The Unsustainable Maths of AI Investment
Revenues from AI are climbing fast as more clients sign up, but they are failing to keep pace with the extraordinary levels of capital being burned. Investment in the sector reached a staggering $400bn (£297bn) in 2025, with even more forecast for the coming year. The fundamental problem, according to prominent AI critic Ed Zitron, is that the 'unit economics' – the cost of serving a single customer versus the price charged – simply do not stack up.
This is not typical for a frontier technology. While new industries often operate at a loss, profitability usually emerges as costs fall. For AI, the opposite is happening. Each new generation of large language models (LLMs) tends to be more expensive, consuming more data, energy, and highly-paid expert time.
The infrastructure itself is a major financial burden. The vast data centres needed to train and run AI models are so costly that many are built using debt secured against future, hoped-for revenue. Bloomberg analysis identified $178.5bn of data centre credit deals in 2025 alone, with a 'gold rush' involving new operators and Wall Street firms.
Debt, 'Slop', and a Looming Correction
This leverage is compounded by another classic bubble indicator: complex financial engineering. The situation is made more precarious by the limited shelf-life of the precious Nvidia chips that power these centres, which may become obsolete faster than the loans used to buy them are repaid.

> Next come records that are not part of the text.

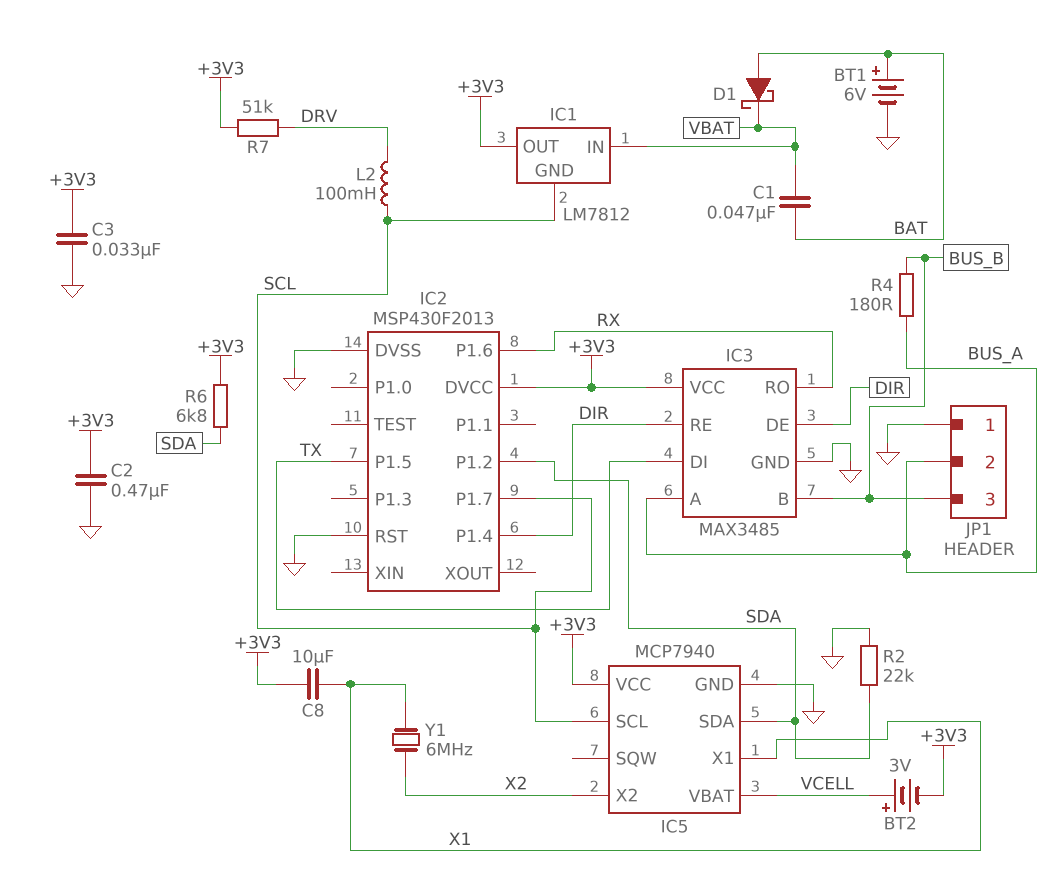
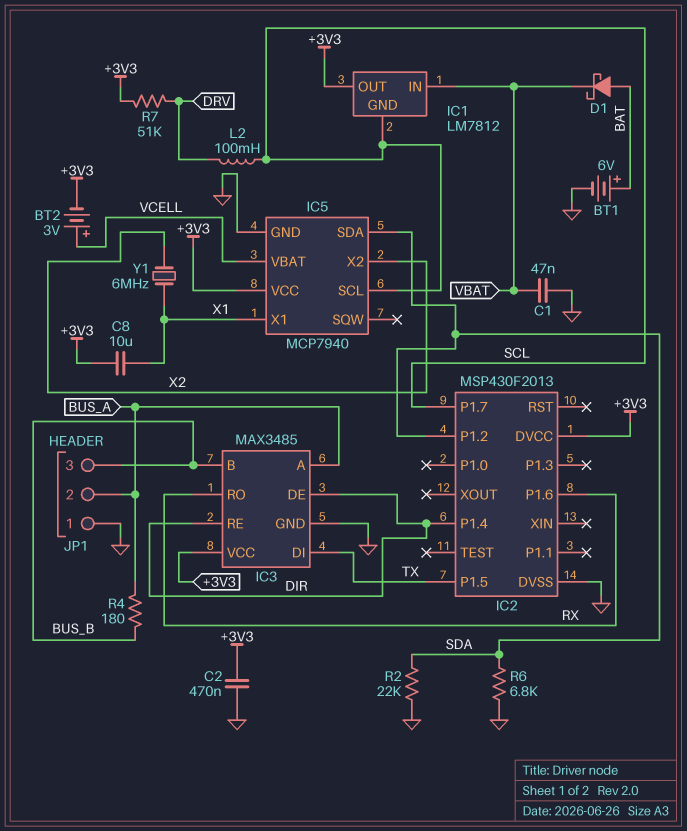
C1: 47nF (BAT, VBAT) -> 47nF (GND, VBAT)
C3: 33nF (+3V3, GND) -> none
IC2 pin RST: GND -> none
R6: 6.8k (+3V3, SDA) -> 6.8k (GND, SDA)

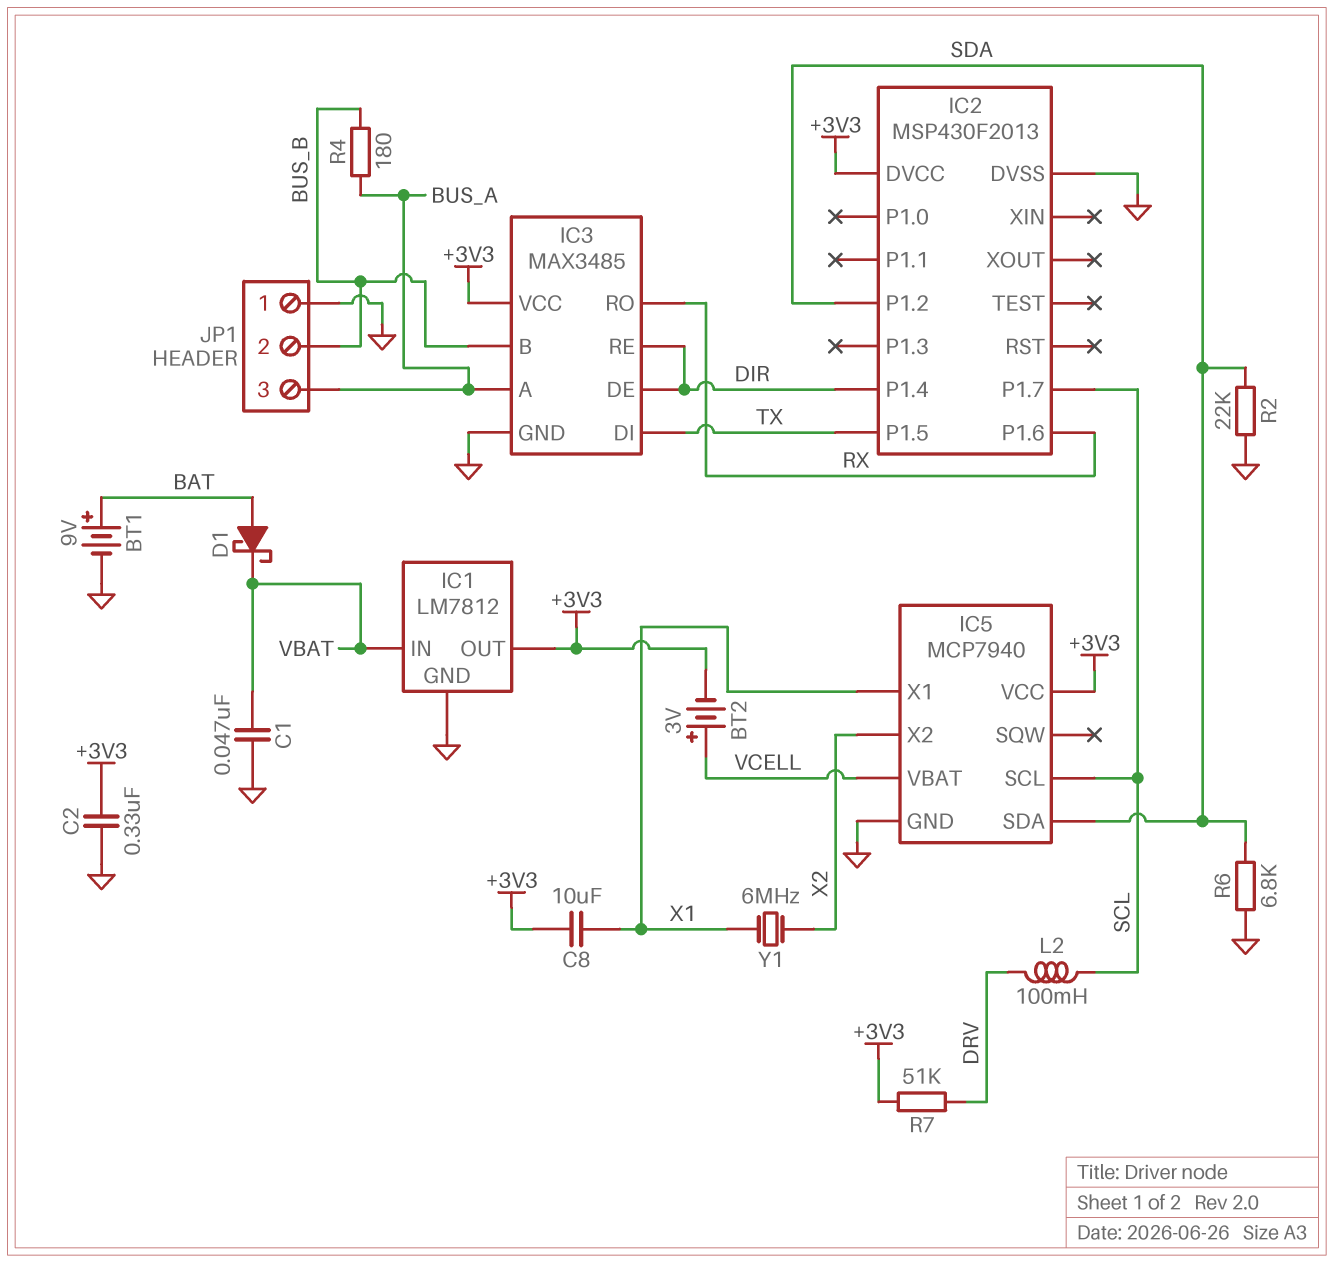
BT1: 6V (plus BAT, minus GND) -> 9V (plus BAT, minus GND)
C2: 470nF (+3V3, GND) -> 330nF (+3V3, GND)
IC1 pin GND: SCL -> GND
JP1 pin 2: BUS_A -> BUS_B
JP1 pin 3: BUS_B -> BUS_A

The belief that generative AI will eventually justify its colossal price tag relies on grand narratives about imminent 'superintelligence' or AI companions replacing human friendship. Yet the current output often tells a different story. Merriam-Webster's 2025 word of the year, 'slop', defined as low-quality AI-generated content, highlights a widespread issue.
Author Brian Merchant, who compares the tech backlash to the Luddite movement, has collected testimony from writers, coders, and marketers replaced by AI. They frequently cite the bland or risky quality of the automated work. Real-world stumbles are becoming common, from UK lawyers citing fake AI-generated case law to a US police transcription tool absurdly claiming an officer turned into a frog.
As critic Cory Doctorow argues, AI is best seen as a 'grab-bag of useful tools' rather than a path to superintelligence. Viewed this way, it may boost productivity, but perhaps not enough to justify today's sky-high valuations.
Why the UK Economy Would Feel the Shock
A major rethink of AI's value would trigger chaos on financial markets. The Bank for International Settlements notes that the 'Magnificent Seven' tech stocks now make up 35% of the S&P500, up from 20% three years ago. A sharp correction would ripple far beyond Silicon Valley.
The UK's Office for Budget Responsibility has modelled a 'global correction' scenario where stock prices fall 35%. This would knock 0.6% off UK GDP and worsen public finances by £16bn. While less severe than the 2008 crisis, the impact would be keenly felt in an already fragile economy, affecting retail investors, lenders, and Asian tech exporters alike.
The message is clear: while some may relish the thought of hubristic tech giants being humbled, the economic aftershocks of an AI reckoning would be felt by everyone. The world is now living in their debt-fuelled world, and no one would escape the consequences of a pop.